A new 10-Q form that Yahoo filed with the SEC on Thursday, first noted by AllThingsD, revealed that Tumblr had just $16.6 million in cash left when it was acquired by Yahoo, even though it had raised $125 million since 2007, most recently $85 million in 2011.

Since Tumblr generated just $13 million in advertising revenue last year, as CEO David Karp had said previously, and was still figuring out how to achieve advertising success on mobile, the company would have likely had to start fundraising again if Yahoo hadn’t stepped in. At the time of the acquisition, Tumblr had 178 employees.

But now that he’s with Yahoo, the deal doesn’t look bad for Karp — if he sticks with the company for four year, he could earn up to $80 million in cash and stock over that period of time.

Updated at 5:16 PM to reflect Karp’s retention package as $80 million.

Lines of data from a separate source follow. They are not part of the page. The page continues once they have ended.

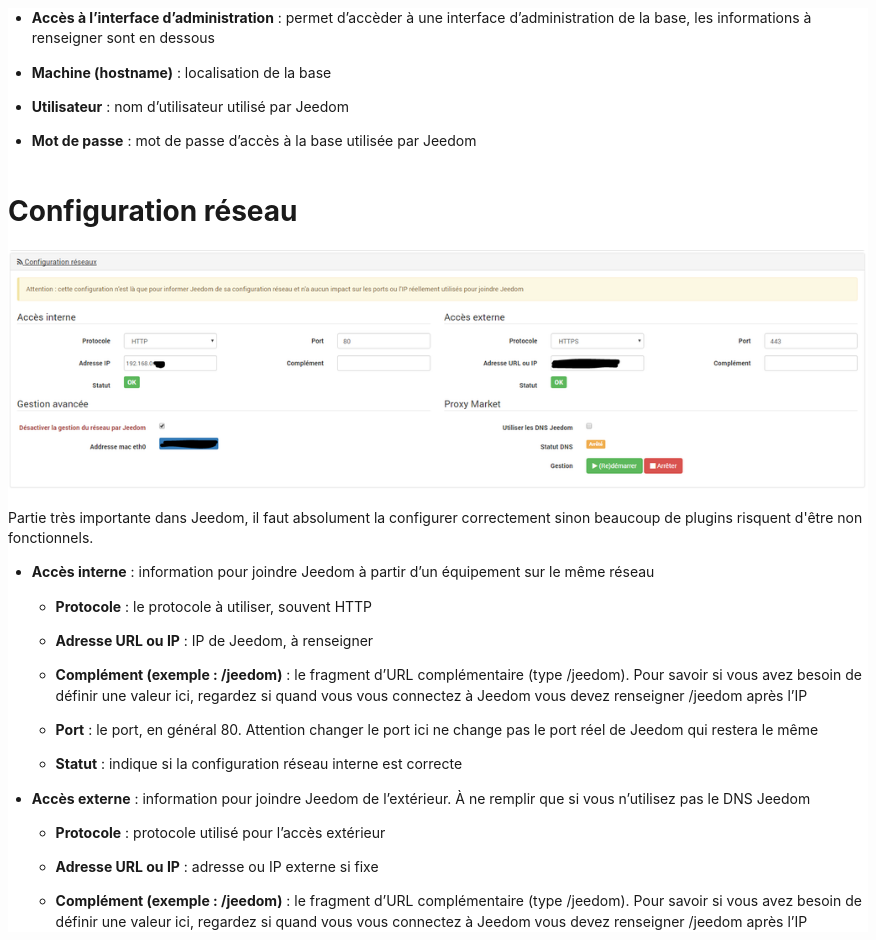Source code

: -   **Accès à l’interface d’administration** : permet d’accèder à une
    interface d’administration de la base, les informations à renseigner
    sont en dessous

-   **Machine (hostname)** : localisation de la base

-   **Utilisateur** : nom d’utilisateur utilisé par Jeedom

-   **Mot de passe** : mot de passe d’accès à la base utilisée par
    Jeedom

Configuration réseau
====================

![](../images/administration3.png)

Partie très importante dans Jeedom, il faut absolument la configurer
correctement sinon beaucoup de plugins risquent d'être non fonctionnels.

-   **Accès interne** : information pour joindre Jeedom à partir d’un
    équipement sur le même réseau

    -   **Protocole** : le protocole à utiliser, souvent HTTP

    -   **Adresse URL ou IP** : IP de Jeedom, à renseigner

    -   **Complément (exemple : /jeedom)** : le fragment d’URL
        complémentaire (type /jeedom). Pour savoir si vous avez besoin
        de définir une valeur ici, regardez si quand vous vous connectez
        à Jeedom vous devez renseigner /jeedom après l’IP

    -   **Port** : le port, en général 80. Attention changer le port ici
        ne change pas le port réel de Jeedom qui restera le même

    -   **Statut** : indique si la configuration réseau interne est
        correcte

-   **Accès externe** : information pour joindre Jeedom de l’extérieur.
    À ne remplir que si vous n’utilisez pas le DNS Jeedom

    -   **Protocole** : protocole utilisé pour l’accès extérieur

    -   **Adresse URL ou IP** : adresse ou IP externe si fixe

    -   **Complément (exemple : /jeedom)** : le fragment d’URL
        complémentaire (type /jeedom). Pour savoir si vous avez besoin
        de définir une valeur ici, regardez si quand vous vous connectez
        à Jeedom vous devez renseigner /jeedom après l’IP
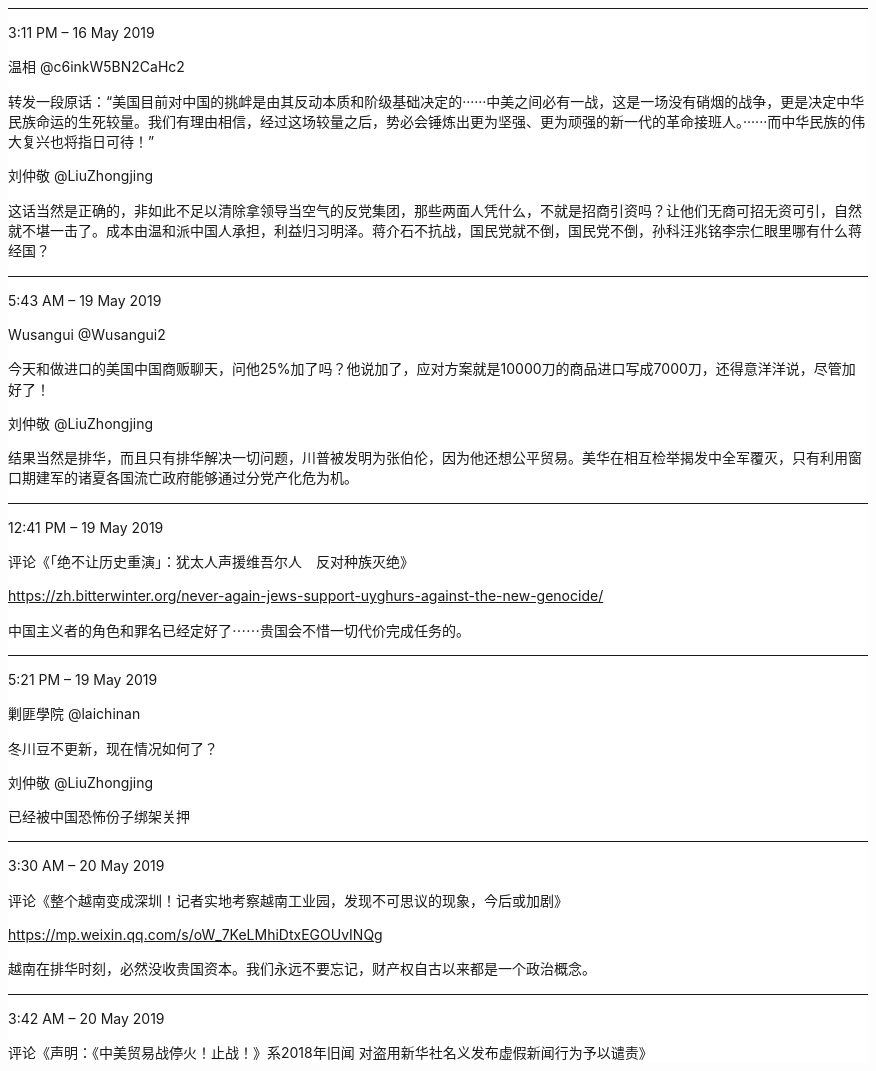 ----

3:11 PM – 16 May 2019

温相 @c6inkW5BN2CaHc2

转发一段原话：“美国目前对中国的挑衅是由其反动本质和阶级基础决定的······中美之间必有一战，这是一场没有硝烟的战争，更是决定中华民族命运的生死较量。我们有理由相信，经过这场较量之后，势必会锤炼出更为坚强、更为顽强的新一代的革命接班人。······而中华民族的伟大复兴也将指日可待！”

刘仲敬 @LiuZhongjing

这话当然是正确的，非如此不足以清除拿领导当空气的反党集团，那些两面人凭什么，不就是招商引资吗？让他们无商可招无资可引，自然就不堪一击了。成本由温和派中国人承担，利益归习明泽。蒋介石不抗战，国民党就不倒，国民党不倒，孙科汪兆铭李宗仁眼里哪有什么蒋经国？

----

5:43 AM – 19 May 2019

Wusangui @Wusangui2

今天和做进口的美国中国商贩聊天，问他25%加了吗？他说加了，应对方案就是10000刀的商品进口写成7000刀，还得意洋洋说，尽管加好了！

刘仲敬 @LiuZhongjing

结果当然是排华，而且只有排华解决一切问题，川普被发明为张伯伦，因为他还想公平贸易。美华在相互检举揭发中全军覆灭，只有利用窗口期建军的诸夏各国流亡政府能够通过分党产化危为机。

----

12:41 PM – 19 May 2019

评论《「绝不让历史重演」：犹太人声援维吾尔人　反对种族灭绝》

https://zh.bitterwinter.org/never-again-jews-support-uyghurs-against-the-new-genocide/

中国主义者的角色和罪名已经定好了⋯⋯贵国会不惜一切代价完成任务的。

----

5:21 PM – 19 May 2019

剿匪學院 @laichinan

冬川豆不更新，现在情况如何了？

刘仲敬 @LiuZhongjing

已经被中国恐怖份子绑架关押

----

3:30 AM – 20 May 2019

评论《整个越南变成深圳！记者实地考察越南工业园，发现不可思议的现象，今后或加剧》

https://mp.weixin.qq.com/s/oW_7KeLMhiDtxEGOUvINQg

越南在排华时刻，必然没收贵国资本。我们永远不要忘记，财产权自古以来都是一个政治概念。

----

3:42 AM – 20 May 2019

评论《声明：《中美贸易战停火！止战！》系2018年旧闻 对盗用新华社名义发布虚假新闻行为予以谴责》
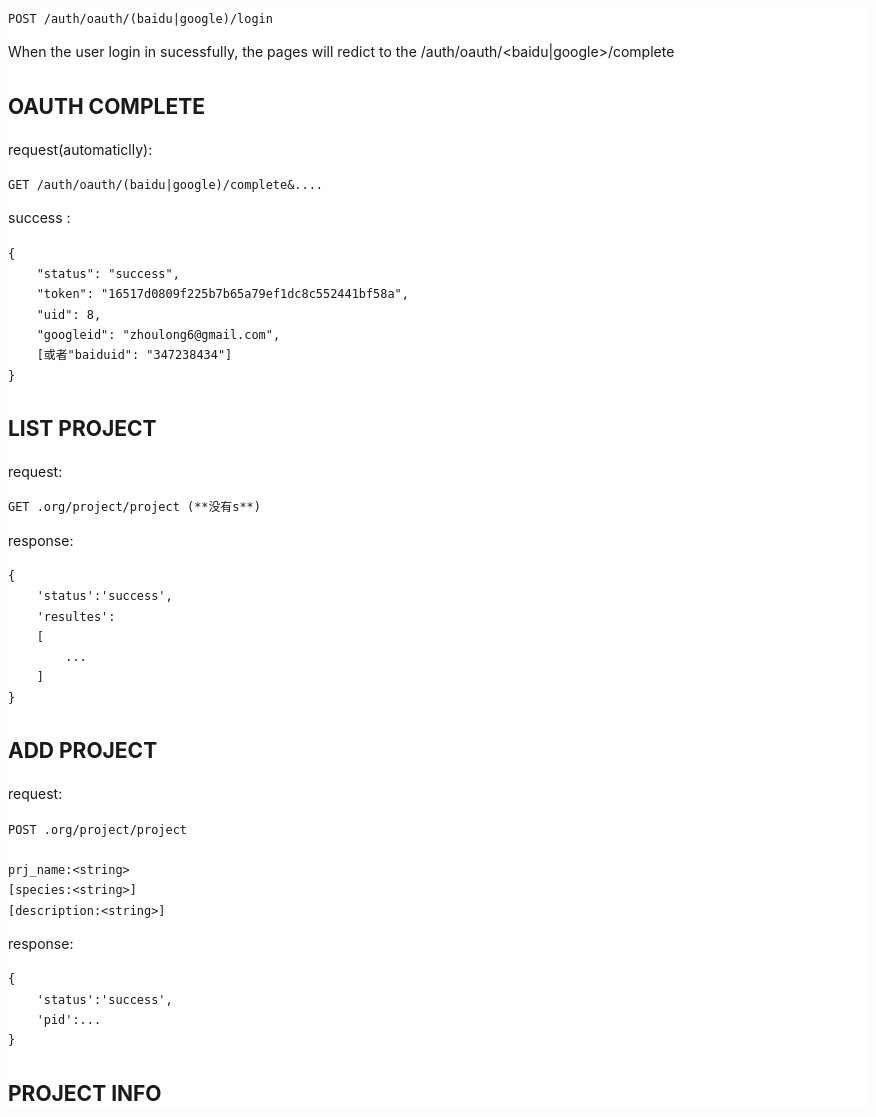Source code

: 	POST /auth/oauth/(baidu|google)/login

When the user login in sucessfully, the pages will redict to the /auth/oauth/<baidu|google>/complete

## OAUTH COMPLETE

request(automaticlly):

	GET /auth/oauth/(baidu|google)/complete&....

success :

	{
		"status": "success",
	 	"token": "16517d0809f225b7b65a79ef1dc8c552441bf58a", 
	 	"uid": 8,
	 	"googleid": "zhoulong6@gmail.com",
	 	[或者"baiduid": "347238434"]
	}	
	
## LIST PROJECT

request:

	GET .org/project/project (**没有s**)

response:

	{	
		'status':'success',
		'resultes': 
		[
			...
		]
	}


## ADD PROJECT

request:

	POST .org/project/project
	
	prj_name:<string>
	[species:<string>]
	[description:<string>]

response:

	{
		'status':'success',
		'pid':...
	}


## PROJECT INFO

2 Responses to “What would have happened to Tumblr without Yahoo? Trouble”

  1. Sam Giancanna

    Memory really is short: acquisition to gain new users and demographics was Jerry Yang;s original strategy to build Yahoo in the 90s. It was a good idea then, and it’s a good idea still. Is the new Yahoo CEO really doing anything new? Oh yeah, the new logo campaign. In the words of Hannibal Lecter: “Love the suit.”

  2. Marc Gayle

    In fact, his total compensation is more than $80M over the 4 year period.

    From the same 10-Q:

    In connection with the acquisition, the Company is recognizing stock-based compensation expense of $70 million over a period of up to 4 years. This amount is comprised of the assumed unvested stock options and restricted stock units, valued at $29 million, and the Yahoo! common stock, valued at $41 million, issued to Tumblr’s founder but subject to holdback and release over four years provided he remains an employee of the Company. In addition, the transaction resulted in contingent cash consideration of $40 million to be paid to Tumblr’s founder over 4 years provided that Tumblr’s founder remains an employee of the Company. Such cash payments will be recognized as compensation expense over the 4-year service period.

    So that’s $110M in total over 4-years in both cash and stock for Karp.